§ Tarea pedida
Cita textualmente el pasaje de la reseña del libro que va desde "El libro está" hasta "ampliados (y actualizados).", ambos incluidos.

§ Fragmento para leer

......

Designing Great Beers fue, si no me falla la memoria, el segundo libro sobre cerveza casera que compré. Escrito por Ray Daniels, fundador y director del programa Cicerone, lo que me atrajo de este libro es que estaba escrito para ayudar a elaborar estilos concretos de cerveza. Después de adquirir algo de experencia elaborando con todo grano, me interesaba ir conociendo los diferentes estilos, aprendiendo que ingredientes y procesos eran claves para cada uno de ellos. La descripción del libro debajo del título, “The Ultimate Guide to Brewing Classic Beer Styles” (“La Guía Definitiva para Elaborar Estilos Clásicos de Cerveza) sonaba como anillo al dedo a lo que estaba buscando.

El libro está dividido en dos partes. En la primera, después de tres capítulos breves que no aportan demasiado, vienen una serie de capítulos sobre los ingredientes básicos de la cerveza: malta, agua, lúpulo y levadura. En ellos se dsicuten los diferentes tipos de maltas, lúpulos y levaduras, además de los parámetros y procesos dependientes de cada uno de los ingredientes, incluyendo un buen número de cálculos. Aunque si no se tienen más fuentes estos capítulos pueden aportar algo de información, en general son bastante superficiales y se pueden encontrar en otros muchos sitios más ampliados (y actualizados).

La segunda parte es la que realmente es interesante y está dedicada a diferentes estilos “clásicos”. No están todos, pero hay una buena colección. Hay capítulos para cervezas Ales de cebada alemanas (Kölsch y Altbier); Barley Wine; Bitters y Pale Ales (incluyendo IPAs); Bock; California Common; Fruit Beer; Mild y Brown Ales; Old Ale; Pilsners y otras Pale Lagers;  Porter; Scottish y Scotch Ales; Stout; Vienna, Marzen y Oktoberfest y cervezas de trigo.

......

§ Datos proporcionados
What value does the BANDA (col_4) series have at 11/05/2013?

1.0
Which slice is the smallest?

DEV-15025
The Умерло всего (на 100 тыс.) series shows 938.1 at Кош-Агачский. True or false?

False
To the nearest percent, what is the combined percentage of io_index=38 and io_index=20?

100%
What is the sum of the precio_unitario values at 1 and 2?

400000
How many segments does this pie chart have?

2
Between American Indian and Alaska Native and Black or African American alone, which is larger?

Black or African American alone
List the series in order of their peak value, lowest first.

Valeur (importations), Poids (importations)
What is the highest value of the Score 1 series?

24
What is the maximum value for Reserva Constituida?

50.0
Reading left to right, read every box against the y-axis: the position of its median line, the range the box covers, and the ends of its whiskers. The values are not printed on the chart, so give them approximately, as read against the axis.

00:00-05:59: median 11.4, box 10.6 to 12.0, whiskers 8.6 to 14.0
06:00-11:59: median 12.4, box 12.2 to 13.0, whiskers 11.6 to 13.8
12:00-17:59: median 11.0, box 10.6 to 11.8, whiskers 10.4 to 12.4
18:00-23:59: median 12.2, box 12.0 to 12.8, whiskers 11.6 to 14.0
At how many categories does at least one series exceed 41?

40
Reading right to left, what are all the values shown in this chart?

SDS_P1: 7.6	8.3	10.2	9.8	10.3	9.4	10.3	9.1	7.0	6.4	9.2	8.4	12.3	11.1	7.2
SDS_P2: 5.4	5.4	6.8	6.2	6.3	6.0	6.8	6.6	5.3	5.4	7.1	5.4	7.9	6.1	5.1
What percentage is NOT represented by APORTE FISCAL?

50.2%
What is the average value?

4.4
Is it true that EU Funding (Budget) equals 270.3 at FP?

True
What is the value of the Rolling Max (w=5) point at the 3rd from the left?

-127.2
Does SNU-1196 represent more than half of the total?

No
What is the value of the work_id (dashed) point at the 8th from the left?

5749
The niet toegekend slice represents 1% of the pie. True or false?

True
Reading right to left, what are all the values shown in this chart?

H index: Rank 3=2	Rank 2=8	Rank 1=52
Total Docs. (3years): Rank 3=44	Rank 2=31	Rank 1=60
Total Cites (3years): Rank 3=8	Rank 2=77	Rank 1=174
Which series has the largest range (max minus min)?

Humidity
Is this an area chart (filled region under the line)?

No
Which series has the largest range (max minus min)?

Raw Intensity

......

§ Solución
El libro está dividido en dos partes. En la primera, después de tres capítulos breves que no aportan demasiado, vienen una serie de capítulos sobre los ingredientes básicos de la cerveza: malta, agua, lúpulo y levadura. En ellos se dsicuten los diferentes tipos de maltas, lúpulos y levaduras, además de los parámetros y procesos dependientes de cada uno de los ingredientes, incluyendo un buen número de cálculos. Aunque si no se tienen más fuentes estos capítulos pueden aportar algo de información, en general son bastante superficiales y se pueden encontrar en otros muchos sitios más ampliados (y actualizados).